Redécouvrir un titre peu fréquenté d’Offenbach, ça ne se refuse pas, surtout en période de fêtes de fin d’année, traditionnellement favorable aux opérettes. Cela dit, La Créole n’est pas tout à fait une inconnue, puisqu’on la vue à Tourcoing en 2009, et à l’Espace Cardin, à Paris, en janvier 2014. Le présent disque est le reflet d’un concert donné par l’ORTF en 1961, dont les responsables avaient hélas choisi de donner la version « révisée », conçue par Albert Willemetz en vue d’une reprise de l’œuvre en 1934 au Théâtre Marigny, avec Joséphine Baker dans le rôle-titre.
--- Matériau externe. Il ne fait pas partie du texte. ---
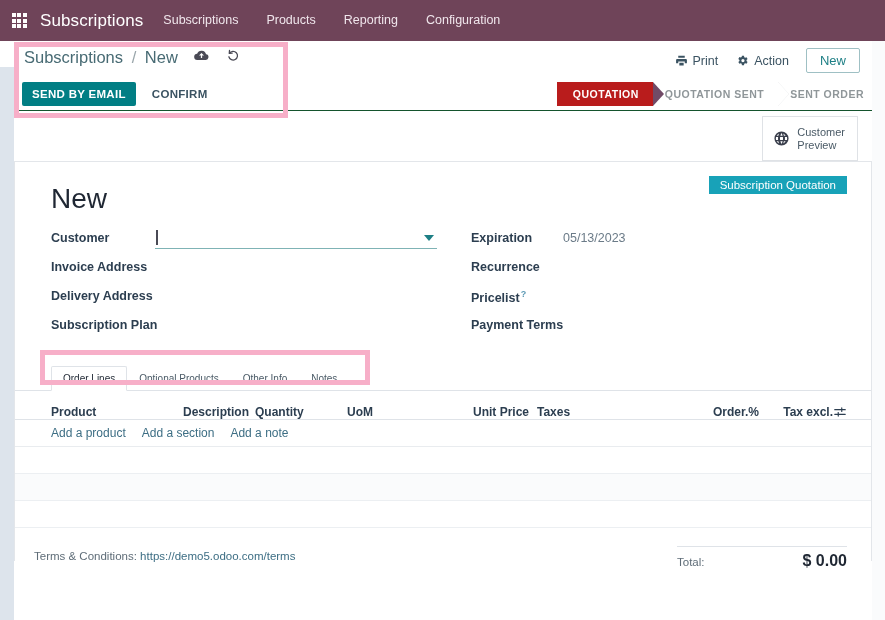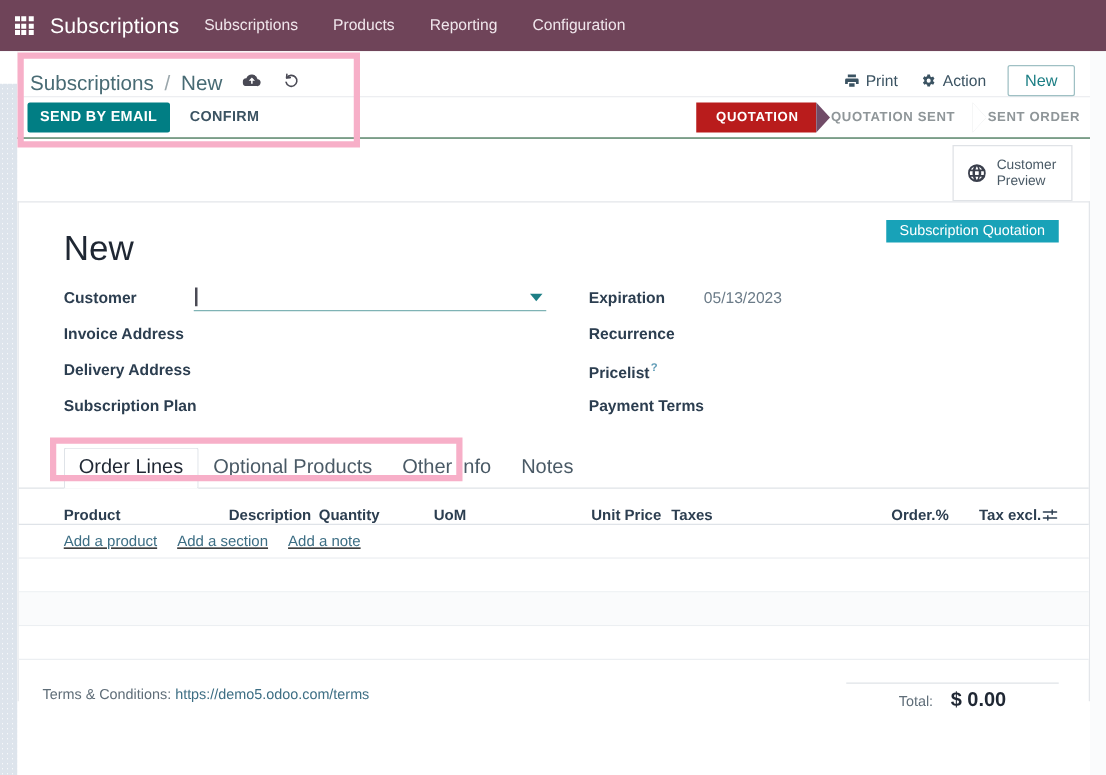"Subscriptions / New" .cp-breadcrumb { align-items: flex-end -> flex-start; top: 41px -> 48px }
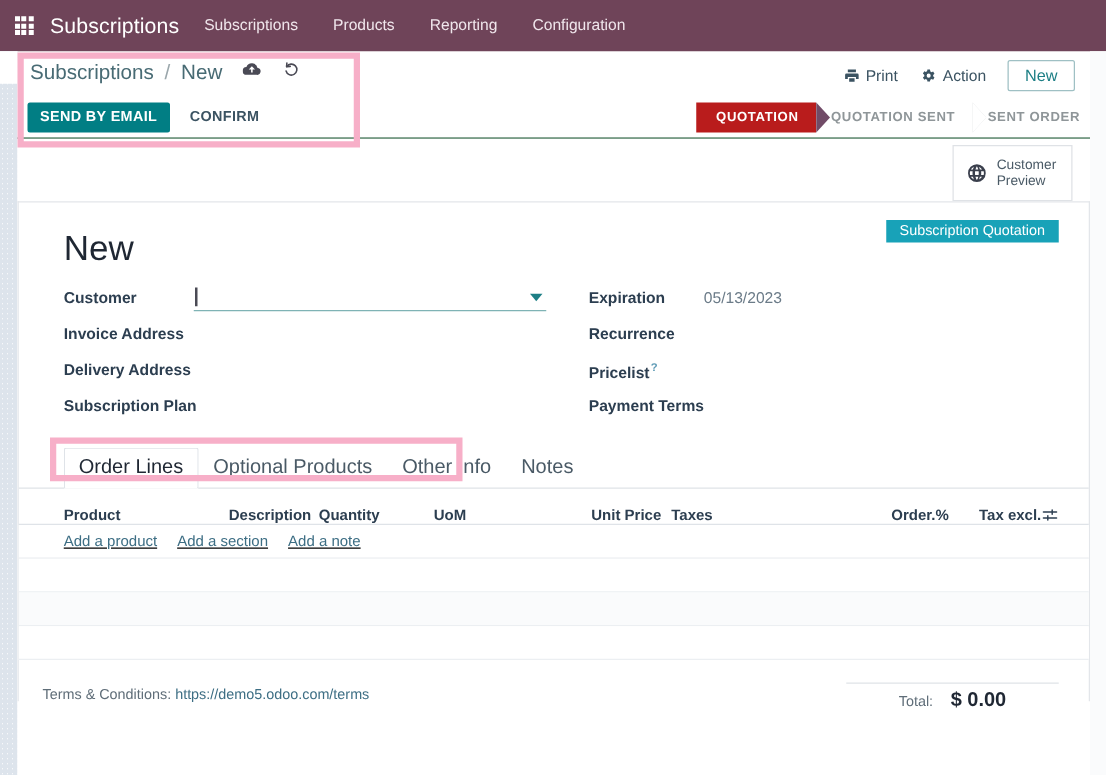"Order Lines" .tab { font-size: 16px -> 10px }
L’intrigue initialement située en 1685 à la Guadeloupe y est transportée en 1843 à la Jamaïque, et le livret est intégralement réécrit. Des personnages on été introduits : la Jamaïcaine « Crème Fouettée » et le marin Cartahut, trognes pittoresque associées à un humour colonialiste typique de l’entre-deux-guerres. Tout cela ne serait pas bien grave si cette transformation n’avait d’énormes conséquences d’ordre musical. Le premier acte devient le deuxième, et inversement, mais ce n’est pas tout : outre le joyeux désordre dans lequel se retrouvent les morceaux de la partition originale, on a cru bon d’y introduire les deux airs tirés d’autres œuvres d’Offenbach qui furent enregistrés à la fin des années 1920 par Reynaldo Hahn, « Que voulez-vous faire ? » et « Les fariniers, les charbonniers », qui servent même de base à des ensembles ajoutés à la fin de l’œuvre. Surtout, la distribution vocale n’a plus grand rapport avec celle de la création en 1875. Le rôle de Dora avait été conçu par Offenbach pour la mezzo-soprano Anna Judic ; après la guerre de 1870, Judic succéda à Hortense Schneider, dont elle reprit les grands rôles, et elle assura les créations de Madame l’Archiduc, Bagatelle, Le Roi Carotte et Le Docteur Ox. En 1934, Dora-Joséphine Baker avait évidemment un timbre plus léger. Quant au jeune premier, René de Feuilles-Mortes, le compositeur l’avait destiné à une soprano en travesti : il redevient ici évidemment un ténor. On le comprend, le résultat n’a plus qu’un lointain rapport avec les intentions d’Offenbach.
Certes, La Créole ressortit d’une veine sentimentale post Second-Empire et semble dépourvue de toutes les pointes satiriques qui faisaient le prix de La Grande-duchesse de Gérolstein ou de La Vie parisienne. Telle que donne à l’entendre le concert de 1961, La Créole devient cependant une pièce de boulevard un peu lourde et excessivement bavarde.
Malgré tout, cet enregistrement nous donne l’occasion d’entendre quelques habitués des concerts d’opérette de l’ORTF : Aimé Doniat, baryton léger, doté d’une grande facilité dans l’aigu et de la faconde nécessaire à entraîner toute la distribution à se suite ; Claudine Collart, délicieuse Miss Ellen dans la Lakmé historique de Mado Robin, ici charmante et espiègle Créole ; Lina Dachary, solide seconda donna ; Joseph Peyron, tout à fait à sa place dans un rôle comique.
On retrouve Claudine Collart et ses aigus argentins dans Le 66, dont l’intrigue bien sentimentale, elle aussi, réunit deux chanteurs ambulants originaires du Tyrol, prétexte à une de ces tyroliennes qu’Offenbach aimait tant et qu’on retrouve forcément au final. La « réalisation de Jules Gressier » exclut l’ouverture et coupe le début du grand trio « O ciel, ô ciel est-il possible », mais conserve heureusement tous les morceaux, et dans l’ordre ! Les dialogues sonnent comme un film français de l’immédiat après-guerre, René Lenoty se révélant un acteur savoureux quand il n’est pas le plus délicat des ténors de caractère. Camille Maurane transpose à l’octave deux ou trois notes trop graves pour lui, et son timbre de baryton très clair se distingue à peine de celui du ténor.